The Atlanta Journal-Constitution
Like most potential voters drawn to the Republican presidential field, religious conservatives are in a quandary. Rudy Giuliani’s pro-choice views and support for civil unions turn off many, while Mitt Romney’s Mormonism continues to be a concern to some. I’d guess 10 percent of the Christian conservative base.
On Wednesday, though, the attention was on Giuliani — or more specifically the endorsement of Giuliani by televangelist Pat Robertson, founder of the Christian Coalition, the Christian Broadcasting Network (CBN) and Regent University.
It’s debatable whether Robertson’s endorsement will have much impact. Frankly, the earlier endorsement of Romney by Bob Jones III, chancellor of the South Carolina university his grandfather founded, had more impact. If the base’s acceptance problem is a candidate’s faith, the endorsement of an influential figure on the religious Right could calm doubts. But their policy differences with Giuliani and concerns about his personal life are not likely to be erased by Robertson.
Romney, of course, sought to stoke those flames. “I don’t think the Republican party will choose a pro-choice, pro-gay civil union candidate to lead our party,” he said. “I think in order to win the White House we have to bring together the coalition of conservatives that won the White House for Ronald Reagan and George Herbert Walker Bush and George W. Bush and that is social, economic, and foreign policy conservatives. And that is why I think that others that are running in this race, myself included, have a better shot of winning the White House.”
Giuliani has other potential problems brewing, too.
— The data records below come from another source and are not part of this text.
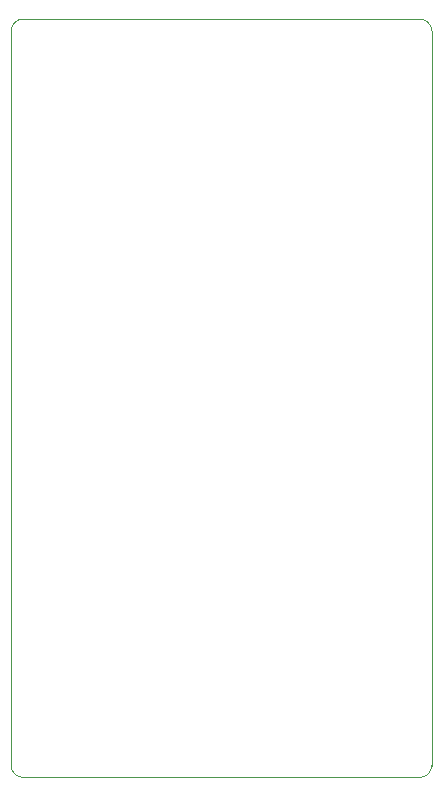
<source format=gbr>
G04 #@! TF.GenerationSoftware,KiCad,Pcbnew,(5.1.5-0-10_14)*
G04 #@! TF.CreationDate,2020-11-09T09:52:36+01:00*
G04 #@! TF.ProjectId,HB-RF-MOD,48422d52-462d-44d4-9f44-2e6b69636164,rev?*
G04 #@! TF.SameCoordinates,Original*
G04 #@! TF.FileFunction,Profile,NP*
%FSLAX46Y46*%
G04 Gerber Fmt 4.6, Leading zero omitted, Abs format (unit mm)*
G04 Created by KiCad (PCBNEW (5.1.5-0-10_14)) date 2020-11-09 09:52:36*
%MOMM*%
%LPD*%
G04 APERTURE LIST*
%ADD10C,0.100000*%
G04 APERTURE END LIST*
D10*
X22680000Y-16780000D02*
G75*
G02X23679987Y-15774949I999987J5051D01*
G01*
X23680000Y-79980000D02*
G75*
G02X22674949Y-78980013I-5051J999987D01*
G01*
X58279987Y-78974949D02*
G75*
G02X57280000Y-79980000I-999987J-5051D01*
G01*
X57280000Y-15780000D02*
G75*
G02X58285051Y-16779987I5051J-999987D01*
G01*
X58285051Y-16779987D02*
X58279987Y-78974949D01*
X23679987Y-15774949D02*
X57280000Y-15780000D01*
X22674949Y-78980013D02*
X22680000Y-16780000D01*
X57280000Y-79980000D02*
X23680000Y-79980000D01*
M02*

</source>
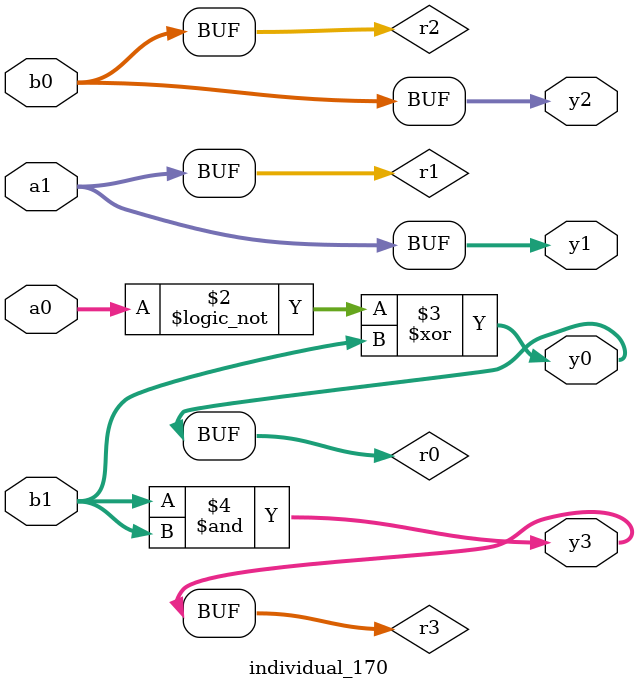
<source format=sv>
module individual_170(input logic [15:0] a1, input logic [15:0] a0, input logic [15:0] b1, input logic [15:0] b0, output logic [15:0] y3, output logic [15:0] y2, output logic [15:0] y1, output logic [15:0] y0);
logic [15:0] r0, r1, r2, r3; 
 always@(*) begin 
	 r0 = a0; r1 = a1; r2 = b0; r3 = b1; 
 	 r0 = ! a0 ;
 	 r0  ^=  b1 ;
 	 r3  &=  r3 ;
 	 y3 = r3; y2 = r2; y1 = r1; y0 = r0; 
end
endmodule
</source>
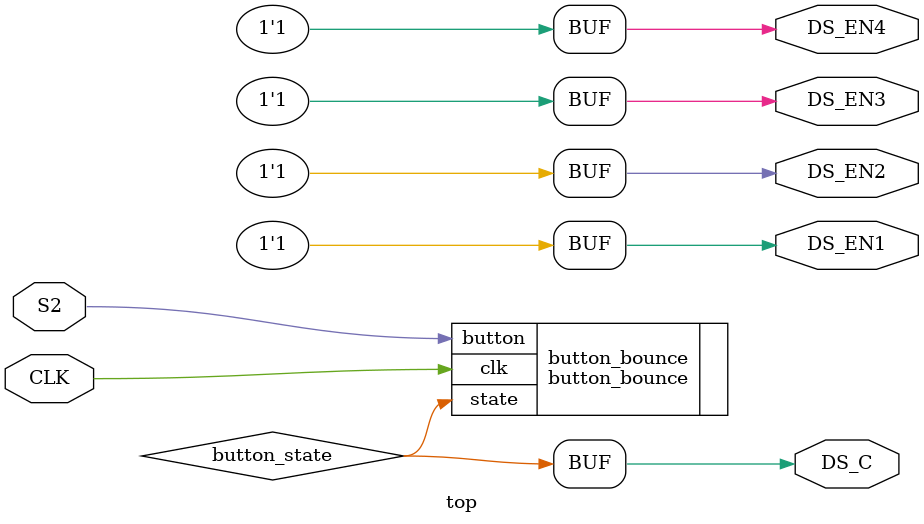
<source format=v>
module top(
    input CLK,
	 input S2,

    output DS_C,
	 output DS_EN1, DS_EN2, DS_EN3, DS_EN4
);

assign {DS_EN1, DS_EN2, DS_EN3, DS_EN4} = 4'b1111;

button_bounce button_bounce(.clk(CLK), .button(S2), .state(button_state));

assign DS_C = button_state;

endmodule




</source>
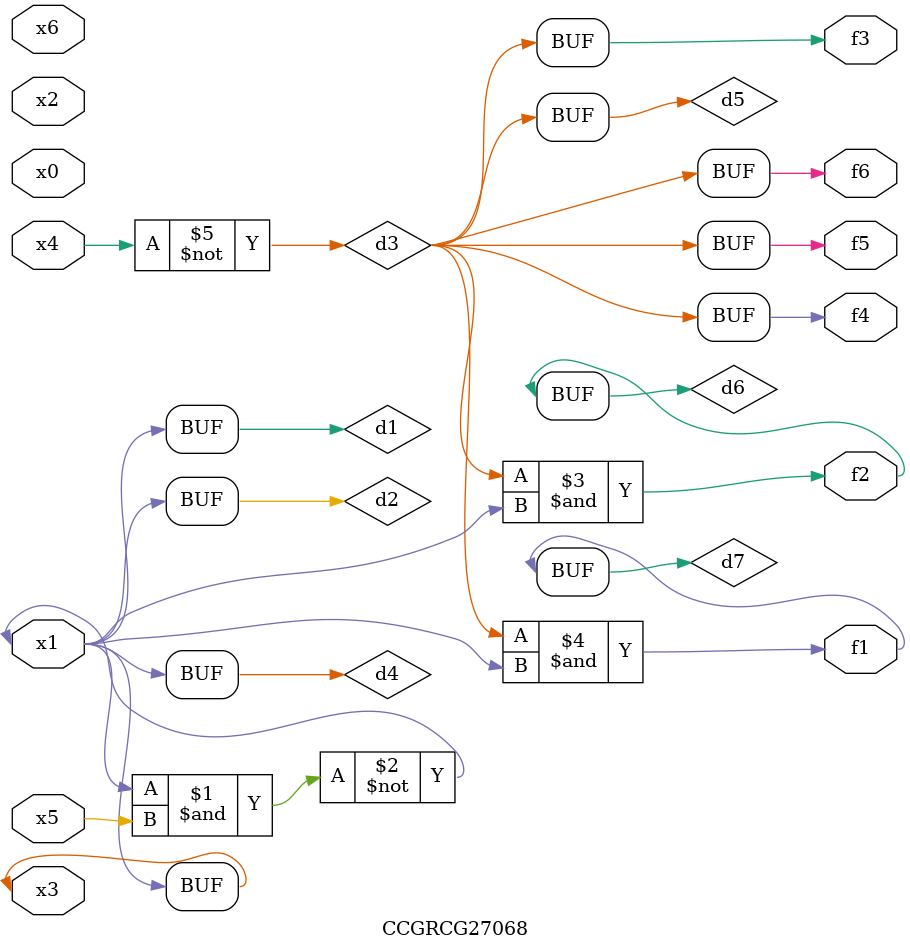
<source format=v>
module CCGRCG27068(
	input x0, x1, x2, x3, x4, x5, x6,
	output f1, f2, f3, f4, f5, f6
);

	wire d1, d2, d3, d4, d5, d6, d7;

	buf (d1, x1, x3);
	nand (d2, x1, x5);
	not (d3, x4);
	buf (d4, d1, d2);
	buf (d5, d3);
	and (d6, d3, d4);
	and (d7, d3, d4);
	assign f1 = d7;
	assign f2 = d6;
	assign f3 = d5;
	assign f4 = d5;
	assign f5 = d5;
	assign f6 = d5;
endmodule

</source>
The New York Times reports today that U.S. prosecutors in Winchester, N.Y., are seeking an indictment against Rudy’s police commissioner, Bernard B. Kerik, on charges that include tax fraud, corruption and conspiracy. Giuliani was Kerik’s patron and even recommended him to President Bush to head Homeland Security.
Questions are beginning to be raised, too, about the client list of Guiliani Partners, a consulting firm he founded.
Robertson’s endorsement may sway a few. But the key test now is electability. Giuliani can’t stand any hits on his ability to manage his public or private life. My gut, still, is that Christian conservatives overcome their concerns about Romney’s Mormonism — and he wins the nomination.